Now that was written in 1791, so obviously $20 was worth far more back then, but the concept still remains, though the amount has been raised over the years.

When insurance companies attempt to give low ball offers to people who have sustained personal injuries as a result of someone else’s negligence, sometimes the only recourse is to have your matter heard in front of a jury of your peers. This is especially true in certain jurisdictions where the bench typically gives poor results.

In this regard, we find it particularly troubling when law makers enact statutory caps on damages. This is a direct response to lobbying done on the behalf of insurance companies. The only concern of these companies is minimizing risk, and thereby maximizing their profits.

As of 2011, the statutory cap in Maryland for non-economic damages (pain, suffering, etc.) was $755,000, with a built in yearly increase of $15,000 for inflation. Approximately half of the states have enacted similar legislation, while the other half have not.

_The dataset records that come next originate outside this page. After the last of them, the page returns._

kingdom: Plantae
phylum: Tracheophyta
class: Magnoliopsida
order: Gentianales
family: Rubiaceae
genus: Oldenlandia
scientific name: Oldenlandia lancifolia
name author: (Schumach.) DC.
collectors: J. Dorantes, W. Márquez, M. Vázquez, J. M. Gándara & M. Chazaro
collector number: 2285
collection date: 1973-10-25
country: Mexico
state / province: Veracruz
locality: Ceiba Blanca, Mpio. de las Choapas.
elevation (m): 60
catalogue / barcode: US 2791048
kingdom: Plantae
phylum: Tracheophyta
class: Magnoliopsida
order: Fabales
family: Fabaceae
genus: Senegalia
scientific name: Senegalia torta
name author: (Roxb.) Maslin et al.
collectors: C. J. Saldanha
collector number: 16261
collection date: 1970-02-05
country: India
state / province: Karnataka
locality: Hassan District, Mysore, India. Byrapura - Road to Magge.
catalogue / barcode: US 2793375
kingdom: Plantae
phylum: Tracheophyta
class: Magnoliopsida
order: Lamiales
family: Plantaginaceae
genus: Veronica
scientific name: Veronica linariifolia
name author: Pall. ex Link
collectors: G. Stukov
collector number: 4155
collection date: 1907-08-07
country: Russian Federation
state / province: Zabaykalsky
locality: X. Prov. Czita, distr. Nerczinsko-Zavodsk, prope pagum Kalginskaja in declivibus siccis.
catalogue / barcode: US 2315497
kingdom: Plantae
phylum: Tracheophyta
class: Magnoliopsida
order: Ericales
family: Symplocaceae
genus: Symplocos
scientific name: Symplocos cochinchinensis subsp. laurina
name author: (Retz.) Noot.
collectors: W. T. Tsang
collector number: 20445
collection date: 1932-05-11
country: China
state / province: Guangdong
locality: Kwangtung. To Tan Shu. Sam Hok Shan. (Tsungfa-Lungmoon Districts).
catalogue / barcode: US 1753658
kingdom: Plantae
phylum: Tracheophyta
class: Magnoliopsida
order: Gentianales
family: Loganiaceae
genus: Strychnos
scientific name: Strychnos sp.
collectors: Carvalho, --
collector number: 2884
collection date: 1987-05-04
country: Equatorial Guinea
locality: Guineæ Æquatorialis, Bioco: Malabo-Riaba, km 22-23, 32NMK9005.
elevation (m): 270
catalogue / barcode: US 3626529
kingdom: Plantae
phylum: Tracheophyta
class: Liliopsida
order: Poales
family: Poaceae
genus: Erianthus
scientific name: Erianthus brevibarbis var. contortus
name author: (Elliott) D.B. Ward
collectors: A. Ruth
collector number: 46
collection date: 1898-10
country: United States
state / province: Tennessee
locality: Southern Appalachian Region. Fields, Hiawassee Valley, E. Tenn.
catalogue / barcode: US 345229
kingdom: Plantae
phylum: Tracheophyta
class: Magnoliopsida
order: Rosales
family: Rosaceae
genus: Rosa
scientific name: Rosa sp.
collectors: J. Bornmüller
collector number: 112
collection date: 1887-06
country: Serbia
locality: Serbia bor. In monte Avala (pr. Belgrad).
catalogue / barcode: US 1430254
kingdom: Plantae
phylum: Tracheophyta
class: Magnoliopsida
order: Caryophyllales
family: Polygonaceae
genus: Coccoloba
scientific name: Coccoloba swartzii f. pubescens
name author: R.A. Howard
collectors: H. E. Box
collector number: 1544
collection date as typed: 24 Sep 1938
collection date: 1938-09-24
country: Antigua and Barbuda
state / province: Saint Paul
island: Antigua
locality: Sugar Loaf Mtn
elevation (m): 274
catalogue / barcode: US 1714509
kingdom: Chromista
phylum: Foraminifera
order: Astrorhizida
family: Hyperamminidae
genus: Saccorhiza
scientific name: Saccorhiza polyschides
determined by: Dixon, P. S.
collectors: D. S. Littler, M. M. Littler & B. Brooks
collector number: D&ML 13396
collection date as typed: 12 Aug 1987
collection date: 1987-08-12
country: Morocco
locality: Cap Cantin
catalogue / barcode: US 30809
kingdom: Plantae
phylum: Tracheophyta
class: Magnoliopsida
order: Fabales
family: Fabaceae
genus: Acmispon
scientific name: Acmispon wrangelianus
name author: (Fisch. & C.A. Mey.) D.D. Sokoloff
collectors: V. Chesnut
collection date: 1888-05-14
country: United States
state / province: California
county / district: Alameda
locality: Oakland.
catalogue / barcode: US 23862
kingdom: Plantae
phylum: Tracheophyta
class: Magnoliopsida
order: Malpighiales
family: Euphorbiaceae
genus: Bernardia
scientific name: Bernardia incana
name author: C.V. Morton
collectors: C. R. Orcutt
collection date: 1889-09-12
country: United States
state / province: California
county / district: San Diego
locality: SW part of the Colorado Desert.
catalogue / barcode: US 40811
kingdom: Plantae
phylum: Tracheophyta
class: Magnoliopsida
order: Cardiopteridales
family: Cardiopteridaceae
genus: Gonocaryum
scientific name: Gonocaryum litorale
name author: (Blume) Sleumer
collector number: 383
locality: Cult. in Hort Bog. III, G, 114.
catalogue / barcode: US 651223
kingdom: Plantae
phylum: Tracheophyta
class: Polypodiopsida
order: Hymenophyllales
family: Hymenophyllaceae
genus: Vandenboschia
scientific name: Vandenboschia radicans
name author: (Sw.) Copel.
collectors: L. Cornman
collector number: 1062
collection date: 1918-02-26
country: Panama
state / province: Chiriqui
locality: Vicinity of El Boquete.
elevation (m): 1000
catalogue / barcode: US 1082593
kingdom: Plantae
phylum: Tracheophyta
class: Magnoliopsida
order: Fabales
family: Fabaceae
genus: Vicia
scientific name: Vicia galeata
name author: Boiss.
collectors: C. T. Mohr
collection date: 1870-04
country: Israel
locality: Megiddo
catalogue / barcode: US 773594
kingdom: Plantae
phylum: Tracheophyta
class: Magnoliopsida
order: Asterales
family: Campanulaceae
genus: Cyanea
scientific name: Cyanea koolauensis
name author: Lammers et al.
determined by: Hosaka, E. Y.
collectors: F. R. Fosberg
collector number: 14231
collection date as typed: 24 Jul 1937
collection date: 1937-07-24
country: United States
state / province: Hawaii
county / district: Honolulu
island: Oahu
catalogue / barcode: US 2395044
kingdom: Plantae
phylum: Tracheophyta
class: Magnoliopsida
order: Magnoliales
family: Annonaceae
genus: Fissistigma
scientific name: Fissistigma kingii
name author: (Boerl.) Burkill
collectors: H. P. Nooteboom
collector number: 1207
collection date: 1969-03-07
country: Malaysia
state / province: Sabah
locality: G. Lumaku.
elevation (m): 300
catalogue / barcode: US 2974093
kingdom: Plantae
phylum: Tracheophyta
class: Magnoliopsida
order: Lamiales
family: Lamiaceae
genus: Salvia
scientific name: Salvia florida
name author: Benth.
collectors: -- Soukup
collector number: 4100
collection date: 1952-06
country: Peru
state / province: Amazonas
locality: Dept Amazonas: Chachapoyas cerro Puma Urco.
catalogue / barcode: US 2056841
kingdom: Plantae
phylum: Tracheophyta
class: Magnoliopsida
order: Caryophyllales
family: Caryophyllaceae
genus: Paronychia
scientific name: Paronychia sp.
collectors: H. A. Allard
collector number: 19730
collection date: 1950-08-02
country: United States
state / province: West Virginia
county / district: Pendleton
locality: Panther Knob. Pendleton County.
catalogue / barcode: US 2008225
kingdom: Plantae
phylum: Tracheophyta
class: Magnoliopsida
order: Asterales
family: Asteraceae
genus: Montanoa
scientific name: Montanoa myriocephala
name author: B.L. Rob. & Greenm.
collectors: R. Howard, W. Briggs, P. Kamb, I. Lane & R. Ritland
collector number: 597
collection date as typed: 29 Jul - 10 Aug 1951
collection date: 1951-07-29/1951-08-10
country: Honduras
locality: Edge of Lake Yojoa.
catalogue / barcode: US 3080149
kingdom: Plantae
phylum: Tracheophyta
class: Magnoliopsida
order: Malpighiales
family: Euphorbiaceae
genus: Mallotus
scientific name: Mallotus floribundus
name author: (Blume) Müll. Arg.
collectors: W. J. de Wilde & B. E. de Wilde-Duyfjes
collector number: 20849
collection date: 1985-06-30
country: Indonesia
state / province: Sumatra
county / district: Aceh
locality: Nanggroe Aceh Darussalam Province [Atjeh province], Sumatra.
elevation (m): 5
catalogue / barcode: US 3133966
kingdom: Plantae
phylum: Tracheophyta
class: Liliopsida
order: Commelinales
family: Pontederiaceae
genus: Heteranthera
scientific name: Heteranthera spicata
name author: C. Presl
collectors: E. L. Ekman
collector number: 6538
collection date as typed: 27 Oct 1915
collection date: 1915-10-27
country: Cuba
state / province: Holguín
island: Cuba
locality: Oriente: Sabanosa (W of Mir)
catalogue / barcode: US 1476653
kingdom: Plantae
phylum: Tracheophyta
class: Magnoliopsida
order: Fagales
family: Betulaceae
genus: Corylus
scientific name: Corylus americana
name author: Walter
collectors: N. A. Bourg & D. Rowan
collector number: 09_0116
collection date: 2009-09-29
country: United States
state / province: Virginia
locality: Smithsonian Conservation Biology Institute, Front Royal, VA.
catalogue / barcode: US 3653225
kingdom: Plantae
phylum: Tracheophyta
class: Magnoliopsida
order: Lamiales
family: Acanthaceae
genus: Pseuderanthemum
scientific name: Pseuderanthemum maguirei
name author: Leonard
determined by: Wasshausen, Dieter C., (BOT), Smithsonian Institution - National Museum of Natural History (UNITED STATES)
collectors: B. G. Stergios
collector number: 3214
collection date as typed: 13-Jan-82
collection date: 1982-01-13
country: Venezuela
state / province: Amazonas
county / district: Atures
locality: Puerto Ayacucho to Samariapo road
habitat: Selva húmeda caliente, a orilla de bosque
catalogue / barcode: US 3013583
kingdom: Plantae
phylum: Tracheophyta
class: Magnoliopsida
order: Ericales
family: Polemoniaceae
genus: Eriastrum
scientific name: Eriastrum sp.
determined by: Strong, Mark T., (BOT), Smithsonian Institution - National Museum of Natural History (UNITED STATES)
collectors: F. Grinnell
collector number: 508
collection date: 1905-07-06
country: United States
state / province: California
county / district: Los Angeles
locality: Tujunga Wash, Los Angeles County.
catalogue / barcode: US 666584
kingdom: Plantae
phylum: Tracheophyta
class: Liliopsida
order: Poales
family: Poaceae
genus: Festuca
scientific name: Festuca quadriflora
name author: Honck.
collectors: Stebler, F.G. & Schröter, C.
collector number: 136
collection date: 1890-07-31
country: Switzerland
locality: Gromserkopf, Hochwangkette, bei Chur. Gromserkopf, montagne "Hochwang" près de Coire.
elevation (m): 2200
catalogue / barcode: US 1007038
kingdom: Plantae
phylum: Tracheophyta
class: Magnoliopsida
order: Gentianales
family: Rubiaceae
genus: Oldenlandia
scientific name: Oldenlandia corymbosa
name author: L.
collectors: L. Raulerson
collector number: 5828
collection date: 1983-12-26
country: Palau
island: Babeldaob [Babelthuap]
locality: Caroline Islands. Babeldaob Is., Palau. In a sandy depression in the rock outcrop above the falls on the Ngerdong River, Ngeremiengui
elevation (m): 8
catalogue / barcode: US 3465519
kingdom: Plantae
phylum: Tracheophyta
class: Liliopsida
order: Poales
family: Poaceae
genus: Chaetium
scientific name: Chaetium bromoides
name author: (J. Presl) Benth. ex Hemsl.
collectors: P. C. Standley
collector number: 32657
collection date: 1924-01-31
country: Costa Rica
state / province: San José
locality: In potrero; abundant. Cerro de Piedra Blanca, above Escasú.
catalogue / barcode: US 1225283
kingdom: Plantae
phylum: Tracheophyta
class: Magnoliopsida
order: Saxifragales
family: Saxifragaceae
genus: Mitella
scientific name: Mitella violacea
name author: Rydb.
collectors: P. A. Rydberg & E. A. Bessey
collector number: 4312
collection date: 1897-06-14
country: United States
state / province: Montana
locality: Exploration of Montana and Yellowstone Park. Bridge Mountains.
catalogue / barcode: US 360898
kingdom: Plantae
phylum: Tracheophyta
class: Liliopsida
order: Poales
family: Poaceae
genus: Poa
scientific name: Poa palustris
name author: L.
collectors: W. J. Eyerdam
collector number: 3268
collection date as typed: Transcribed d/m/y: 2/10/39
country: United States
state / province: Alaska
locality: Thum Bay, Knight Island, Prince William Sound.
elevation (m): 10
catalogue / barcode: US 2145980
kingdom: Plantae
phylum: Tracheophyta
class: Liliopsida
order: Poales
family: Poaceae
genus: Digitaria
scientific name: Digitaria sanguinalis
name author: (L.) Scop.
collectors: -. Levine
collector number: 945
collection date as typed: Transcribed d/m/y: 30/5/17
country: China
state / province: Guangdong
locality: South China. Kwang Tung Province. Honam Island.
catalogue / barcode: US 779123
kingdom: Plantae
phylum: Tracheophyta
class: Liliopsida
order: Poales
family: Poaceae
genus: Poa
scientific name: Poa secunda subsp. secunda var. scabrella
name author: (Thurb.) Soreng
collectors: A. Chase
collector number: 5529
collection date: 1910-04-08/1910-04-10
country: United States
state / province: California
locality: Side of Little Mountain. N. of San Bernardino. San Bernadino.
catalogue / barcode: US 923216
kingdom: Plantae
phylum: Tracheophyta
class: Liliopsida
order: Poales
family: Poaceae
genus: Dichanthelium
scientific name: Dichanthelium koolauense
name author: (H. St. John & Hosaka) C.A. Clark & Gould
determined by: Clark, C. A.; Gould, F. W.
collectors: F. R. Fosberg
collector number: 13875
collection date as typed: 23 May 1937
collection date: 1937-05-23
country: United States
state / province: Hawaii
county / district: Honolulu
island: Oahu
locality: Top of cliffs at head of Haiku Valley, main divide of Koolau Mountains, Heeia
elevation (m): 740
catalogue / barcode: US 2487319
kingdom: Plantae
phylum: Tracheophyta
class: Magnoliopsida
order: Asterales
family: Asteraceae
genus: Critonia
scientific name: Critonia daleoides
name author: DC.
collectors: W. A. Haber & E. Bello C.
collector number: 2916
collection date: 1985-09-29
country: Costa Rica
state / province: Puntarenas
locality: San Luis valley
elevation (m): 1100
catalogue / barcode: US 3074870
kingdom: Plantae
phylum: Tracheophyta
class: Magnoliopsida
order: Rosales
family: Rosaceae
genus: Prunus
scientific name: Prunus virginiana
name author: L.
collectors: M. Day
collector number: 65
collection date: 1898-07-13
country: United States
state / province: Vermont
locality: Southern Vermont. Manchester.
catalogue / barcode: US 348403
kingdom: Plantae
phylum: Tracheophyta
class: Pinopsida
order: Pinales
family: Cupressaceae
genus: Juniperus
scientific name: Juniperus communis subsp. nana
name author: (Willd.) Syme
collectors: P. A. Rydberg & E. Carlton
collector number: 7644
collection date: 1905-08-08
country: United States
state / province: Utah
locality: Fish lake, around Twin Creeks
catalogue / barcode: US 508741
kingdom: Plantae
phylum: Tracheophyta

The District of Columbia does not have a statutory cap on non-economic damages.

The problem I have with this sort of legislation is that some people get injured in an auto accident, for instance, and are never the same. Some never walk again, or lose a limb, thereby affecting their personal life in a way no one would wish upon another. For those victims, the legislature has in essence taken away their right to a trial by jury.

The legislature has already decided the maximum value to compensate them for their injuries, despite the fact that the constitution makes it clear that they are entitled to a trial by jury.

Why is it that a jury can determine whether a crime should be punished by death, but cannot determine what a fair amount would be to compensate an injured victim, wronged by another individual or company? Why do we as a nation feel comfortable letting a jury decide the ultimate fate of another human being, but when it comes to an insurance company paying out an award to an injured victim we suddenly need to arbitrarily regulate the maximum amount a jury can award?

These are tough questions to answer. I would imagine there are numerous lobbyists who work for insurance companies who could fill us in on the logic, but somehow I just don’t think I want to hear it.